Cztery osoby skazane za znieważenie i pobicie cudzoziemców w Ełku
Cztery wyroki skazujące i jedno uniewinnienie zapadły we wtorek przed Sądem Okręgowym w Suwałkach w procesie pięciu mężczyzn oskarżonych o to, że z pobudek rasowych pobili w Ełku (Warmińsko-Mazurskie) dwóch cudzoziemców. Orzeczenie nie jest prawomocne.
Chodzi o wydarzenia z końca marca ub. roku, które miały miejsce przed wejściem do baru z kebabami o nazwie "Kleopatra", zlokalizowanym na jednym z ełckich osiedli. Według aktu oskarżenia, pięciu mężczyzn publicznie tam znieważyło, a także pobiło (naruszenie nietykalności osobistej) dwóch cudzoziemców: Egipcjanina i Algierczyka.
Wyzywanie i rękoczyny
Jak opisywały to rok temu miejscowe media, do incydentu doszło 25 marca 2016 r. wieczorem, a Egipcjanin i Algierczyk byli pracownikami czynnego całą dobę baru. Najpierw kilku mężczyzn wyzywało cudzoziemców, potem doszło do rękoczynów.
Jeden ze świadków zdarzenia wezwał policję; patrol na miejscu zatrzymał dwóch ełczan. Pozostali uczestnicy zajść zostali ustaleni w śledztwie.
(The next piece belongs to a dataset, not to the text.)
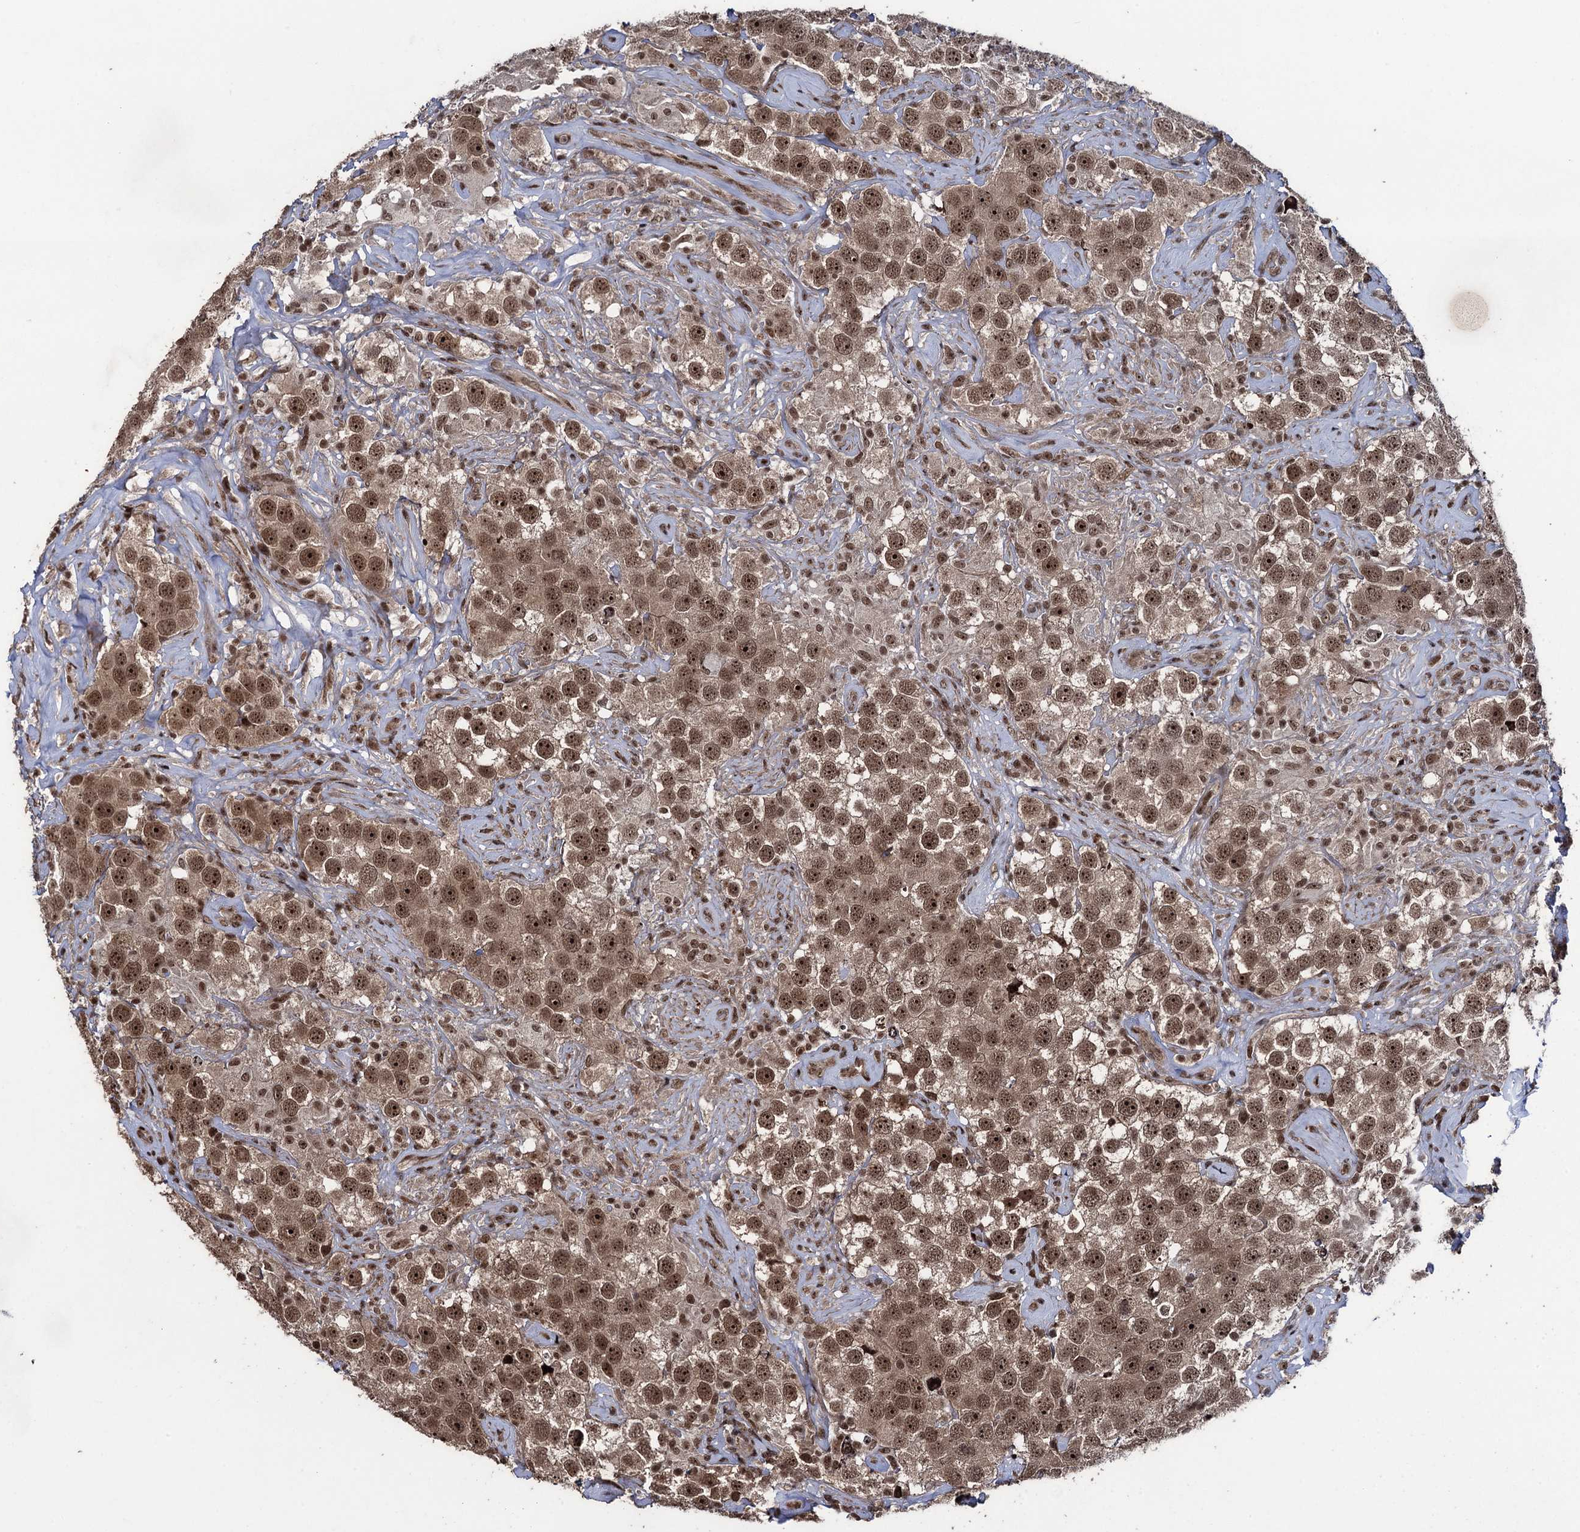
{"staining": {"intensity": "moderate", "quantity": ">75%", "location": "cytoplasmic/membranous,nuclear"}, "tissue": "testis cancer", "cell_type": "Tumor cells", "image_type": "cancer", "snomed": [{"axis": "morphology", "description": "Seminoma, NOS"}, {"axis": "topography", "description": "Testis"}], "caption": "Immunohistochemical staining of human seminoma (testis) reveals moderate cytoplasmic/membranous and nuclear protein staining in approximately >75% of tumor cells.", "gene": "ZNF169", "patient": {"sex": "male", "age": 49}}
Śledztwo prowadziła Prokuratura Rejonowa Olsztyn-Północ, która w okręgu olsztyńskim prokuratury (obecnie Ełk to okręg suwalski) specjalizuje się w prowadzeniu śledztw dotyczących tzw. przestępstw z nienawiści. Oskarżeni odpowiadali z wolnej stopy, groziło im do 5 lat więzienia.
Kary ograniczenia wolności
Sąd Okręgowy w Suwałkach uznał cztery osoby za winne, ale kary zróżnicował. Pierwszego z mężczyzn skazał na dwa miesiące więzienia oraz 12 miesięcy ograniczenia wolności przez obowiązek 30 godz. prac społecznych w miesiącu. Drugi ma spędzić w więzieniu miesiąc, a potem - również w ramach ograniczenia wolności - przez 8 miesięcy ma wykonywać nieodpłatne prace na cele społeczne, po 30 godz. w miesiącu.
Dwaj kolejni oskarżeni zostali skazani na 6 miesięcy ograniczenia wolności, również z obowiązkiem wykonywania prac społecznych po 30 godz. w miesiącu. Wszyscy czterej mają też solidarnie zapłacić pokrzywdzonym cudzoziemcom 1-1,5 tys. zł zadośćuczynienia.
Piąty oskarżony został uniewinniony.
O takich incydentach w Ełku zrobiło się głośno w związku ze sprawą zabójstwa, do którego doszło w pobliżu innego lokalu z kebabami w tym mieście. W noc sylwestrową zginął tam od ciosów nożem 21-latek; podejrzani są w tej sprawie Algierczyk (właściciel lokalu) i Tunezyjczyk (pracownik); obaj są tymczasowo aresztowani.
Śledztwo w tej sprawie prowadzi Prokuratura Okręgowa w Suwałkach.
Awantura przed lokalem
Według dotychczasowych ustaleń, awantura przed tym lokalem zaczęła się po tym, jak wybiegł z niego młody mężczyzna, zabierając dwie butelki coli. W pościg za 21-letnim Danielem ruszyły dwie osoby z baru. Według ustaleń prokuratury, Algierczyk szarpał i przytrzymywał 21-latka, a Tunezyjczyk zadał chłopakowi ciosy nożem, które okazały sięśmiertelne.
Po śmierci 21-latka w Ełku wybuchły zamieszki, doszło do zatrzymań w sumie ponad 30 osób podejrzanych m.in. o rzucanie w policyjne radiowozy i funkcjonariuszy oraz bar (obecnie już zamknięty) kamieniami, petardami i butelkami.
Jak podawała wtedy warmińsko-mazurska policja, w 2016 r. w Ełku odnotowano trzy przestępstwa o podłożu rasistowskim, na 36 w całym regionie.